● TEXTE DE L'ARTICLE:
------------------------------------------------

Prostitution nigériane: Cynthia à la fois victime et accusée attendue à la barre

La salle d’audience avant le début du procès, le 6 novembre 2019. 23 personnes sont jugées en correctionnelle pour leur implication dans un vaste réseau de prostitution de femmes nigérianes.

À Lyon, dans le centre-est de la France, le procès de 23 personnes impliquées dans un vaste réseau de prostitution de femmes nigérianes se poursuit pour la 3e journée consécutive. Ce vendredi 8 novembre, c’est au tour de Cynthia de comparaître devant le tribunal correctionnel. Un profil atypique et révélateur du fonctionnement du réseau.

Cynthia est une Nigériane de 28 ans et, phénomène rare dans un procès, elle est à la fois partie civile et prévenue. Partie civile, car elle a d’abord été contrainte de se prostituer et s’estime donc victime du réseau, mais aussi prévenue car une fois la dette remboursée, elle serait devenue une « mama », autrement dit, une proxénète.

Pour Hélène de Rugy de l’association l’Amicale du Nid, ce système est l’une des méthodes utilisées par les réseaux nigérians pour perdurer dans le temps :

« C’est la tactique des réseaux pour prolonger leur emprise sur les victimes, ils les font monter en grade. C’est une comparaison qui est peut-être osée, mais qui me parle : c’est la comparaison avec les camps de concentration de la Seconde Guerre mondiale. Quand il y a des victimes qui vivent une situation de violence constante, certaines sont nommées kapo et ne voient que comme seule solution pour échapper à cette violence que de l’exercer elles-mêmes à leur tour. C’est le même type. Ces victimes-auteurs sont toujours sous l’emprise des réseaux, elles ne voient que comme seule solution que de monter en grade dans le réseau. »

Ce vendredi, Cynthia s’exprimera donc en tant que prévenue, mais pour sa défense, elle pourrait bien se présenter comme victime du réseau et faire des révélations : un double rôle que le tribunal devra éclaircir avec précision.

------------------------------------------------

● DONNÉES ENREGISTRÉES:
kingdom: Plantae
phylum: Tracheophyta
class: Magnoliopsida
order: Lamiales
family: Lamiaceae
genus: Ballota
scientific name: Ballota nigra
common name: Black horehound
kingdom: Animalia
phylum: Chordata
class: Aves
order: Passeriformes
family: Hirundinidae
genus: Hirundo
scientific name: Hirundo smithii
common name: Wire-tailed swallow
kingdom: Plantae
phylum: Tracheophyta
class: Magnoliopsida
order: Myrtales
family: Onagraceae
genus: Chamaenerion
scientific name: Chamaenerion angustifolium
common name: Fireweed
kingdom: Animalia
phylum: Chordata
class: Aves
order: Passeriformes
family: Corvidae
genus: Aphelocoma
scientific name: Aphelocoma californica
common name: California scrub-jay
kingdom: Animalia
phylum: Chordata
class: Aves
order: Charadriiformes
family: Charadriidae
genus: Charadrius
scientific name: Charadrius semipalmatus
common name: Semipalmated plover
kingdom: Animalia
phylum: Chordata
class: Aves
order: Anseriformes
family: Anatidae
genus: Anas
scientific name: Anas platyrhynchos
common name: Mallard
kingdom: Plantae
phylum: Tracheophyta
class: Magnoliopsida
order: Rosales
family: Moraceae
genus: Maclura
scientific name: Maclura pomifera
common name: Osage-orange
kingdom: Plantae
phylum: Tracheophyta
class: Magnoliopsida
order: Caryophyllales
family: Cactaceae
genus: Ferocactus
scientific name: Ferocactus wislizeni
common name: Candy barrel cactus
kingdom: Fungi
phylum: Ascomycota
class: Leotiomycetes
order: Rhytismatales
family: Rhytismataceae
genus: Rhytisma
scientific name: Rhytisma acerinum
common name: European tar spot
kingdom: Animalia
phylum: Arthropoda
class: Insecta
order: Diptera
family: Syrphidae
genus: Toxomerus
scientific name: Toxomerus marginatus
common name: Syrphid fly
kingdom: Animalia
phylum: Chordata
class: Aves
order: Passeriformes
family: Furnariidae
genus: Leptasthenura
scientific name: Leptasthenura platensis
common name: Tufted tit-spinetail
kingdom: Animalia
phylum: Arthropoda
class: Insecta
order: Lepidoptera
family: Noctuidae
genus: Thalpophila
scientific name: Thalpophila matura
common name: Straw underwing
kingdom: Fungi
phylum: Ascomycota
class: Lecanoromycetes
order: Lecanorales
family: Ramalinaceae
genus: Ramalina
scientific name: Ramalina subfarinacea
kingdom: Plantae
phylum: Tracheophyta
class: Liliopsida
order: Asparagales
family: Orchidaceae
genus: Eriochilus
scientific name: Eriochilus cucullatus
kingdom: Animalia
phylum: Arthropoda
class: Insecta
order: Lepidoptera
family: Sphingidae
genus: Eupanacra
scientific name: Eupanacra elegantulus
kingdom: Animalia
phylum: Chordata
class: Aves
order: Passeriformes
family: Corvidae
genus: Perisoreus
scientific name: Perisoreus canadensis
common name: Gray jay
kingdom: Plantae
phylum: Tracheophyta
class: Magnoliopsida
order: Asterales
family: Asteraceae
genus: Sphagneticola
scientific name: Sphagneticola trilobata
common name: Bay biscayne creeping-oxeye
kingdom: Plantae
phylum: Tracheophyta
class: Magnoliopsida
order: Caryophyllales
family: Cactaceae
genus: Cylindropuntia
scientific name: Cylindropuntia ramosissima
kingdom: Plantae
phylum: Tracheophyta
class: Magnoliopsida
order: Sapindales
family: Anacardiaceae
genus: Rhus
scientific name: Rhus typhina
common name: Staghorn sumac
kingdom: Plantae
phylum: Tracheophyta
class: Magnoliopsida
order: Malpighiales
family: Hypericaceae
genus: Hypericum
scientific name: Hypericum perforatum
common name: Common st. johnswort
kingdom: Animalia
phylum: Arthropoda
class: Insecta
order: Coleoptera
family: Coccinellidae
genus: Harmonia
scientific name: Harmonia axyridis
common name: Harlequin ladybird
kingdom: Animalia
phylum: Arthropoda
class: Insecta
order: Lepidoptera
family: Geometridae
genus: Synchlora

------------------------------------------------

● EXERCICES À FAIRE:
• a. D'après l'article, quel âge a Cynthia ?
• b. Recopiez le passage de l'article allant de "La salle d’audience" jusqu'à "de femmes nigérianes." inclus, en remplaçant "salle d’audience" par "salle du tribunal".
• c. Indiquez pour chaque affirmation si elle concorde avec l'article, par oui ou non, en citant les mots de l'article qui tranchent.
(i) Le procès a lieu à Lyon.
(ii) Vingt-cinq personnes sont jugées dans ce procès.
(iii) Hélène de Rugy fait partie de l'association l'Amicale du Nid.

● RÉPONSES AUX EXERCICES:
• a. Elle a 28 ans.

• b.
La salle du tribunal avant le début du procès, le 6 novembre 2019. 23 personnes sont jugées en correctionnelle pour leur implication dans un vaste réseau de prostitution de femmes nigérianes.

• c.
(i) Oui : « À Lyon, dans le centre-est de la France ».
(ii) Non : « 23 personnes sont jugées en correctionnelle ».
(iii) Oui : « Hélène de Rugy de l’association l’Amicale du Nid ».